Private Christian college in Phoenix, Arizona

Nelson American Indian College (Nelson AIC) is a private Christian college in Phoenix, Arizona, United States. It was originally founded in 1957 by missionary Alta Washburn, who saw a need to prepare Native Americans for church ministry. Nelson AIC educates students from about 25 tribes but welcomes students of all ethnicities. It is a regional Assemblies of God college. In 2016, it became a campus of Nelson University (formerly Southwestern Assemblies of God University, or SAGU) and now shares that university's accreditation by the Southern Association of Colleges and Schools Commission on Colleges (SACSCOC).

==History==
Nelson AIC was established in 1957 as a Bible institute. Over years of Pentecostal ministry, it has changed location three times and has grown into a regionally accredited college offering multiple degree programs. In September 2007, to commemorate the fiftieth anniversary of the college's establishment, Nelson AIC began a new "Jubilee Walkway" connecting the parking lot with the Henson Memorial Chapel. In 2016, AIC partnered with Nelson University, formerly Southwestern Assemblies of God University (SAGU), in Waxahachie, Texas, becoming Nelson AIC.

==Academics==
Nelson AIC offers several on-campus degree programs: Associate in Arts, Associate in Science, Bachelor of Arts, and Bachelor of Science. The academic department chairs for each major hold an earned doctorate and all full-time faculty hold at least a master's degree in their field.

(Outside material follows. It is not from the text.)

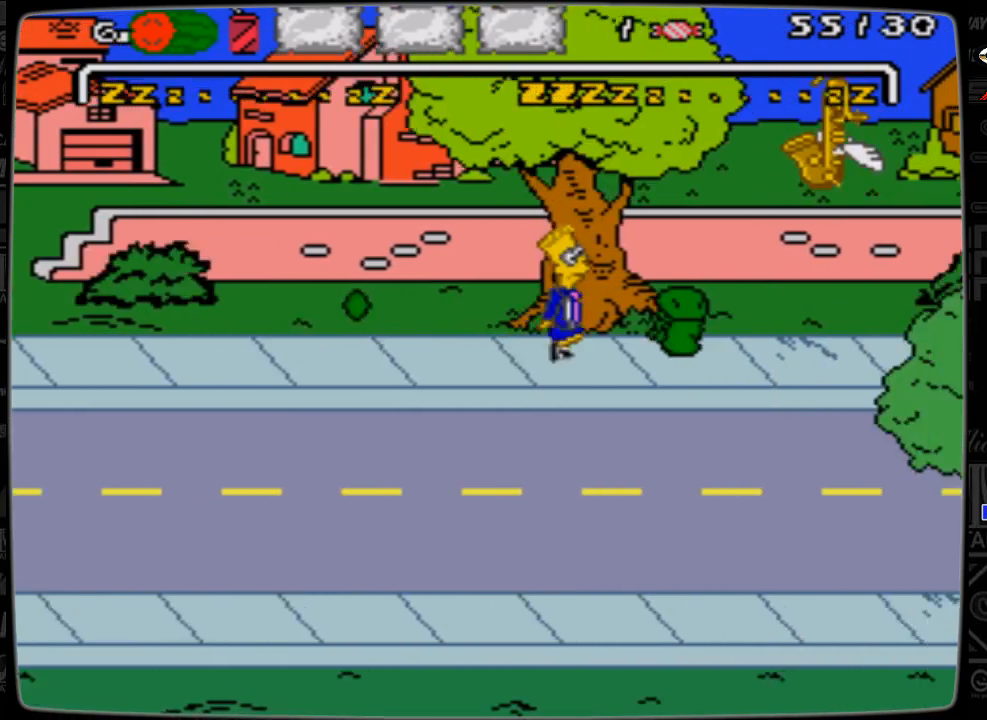
{"buttons": ["DPAD_RIGHT"], "events": [[67, "A", "down"], [467, "A", "up"]]}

Nelson AIC offers its students several opportunities for ministry: Semester outreach programs are offered throughout Arizona. There are summer ministry traveling teams throughout the country and abroad. Finally, there are also local church opportunities.

==Campus==
The campus centers around the Alta Washburn multi-purpose building, built in 1972, which houses the Dorothy L. Cummings Library and the John McPherson Education Center. The Henson Memorial Chapel, finished in 1978, is an arrowhead-shaped building that houses both a chapel and the offices of the president, dean of students, and director of student services. Most classes take place in the Lee Academic Center. Other notable buildings include the Charles W.H. Scott Student Center, the Rodger Cree Student Union, the Washburn and Gannon Dormitories, and the Ramsey Cafeteria.

==Student life==
All Nelson AIC students are required to participate in religious activities regularly. The college requires attendance at all chapel services and weekly dormitory devotions. Nelson AIC encourages students to be fully committed Christians in all aspects of life. Student organizations include the Associated Student Body.

===Athletics===
Nelson AIC has men's basketball and baseball, men's and women's soccer, plus women's basketball and softball. There is a gymnasium on campus where students can participate in athletic activities or practice. The Nelson AIC Warriors won the men's basketball NCCAA National Championship in 2024.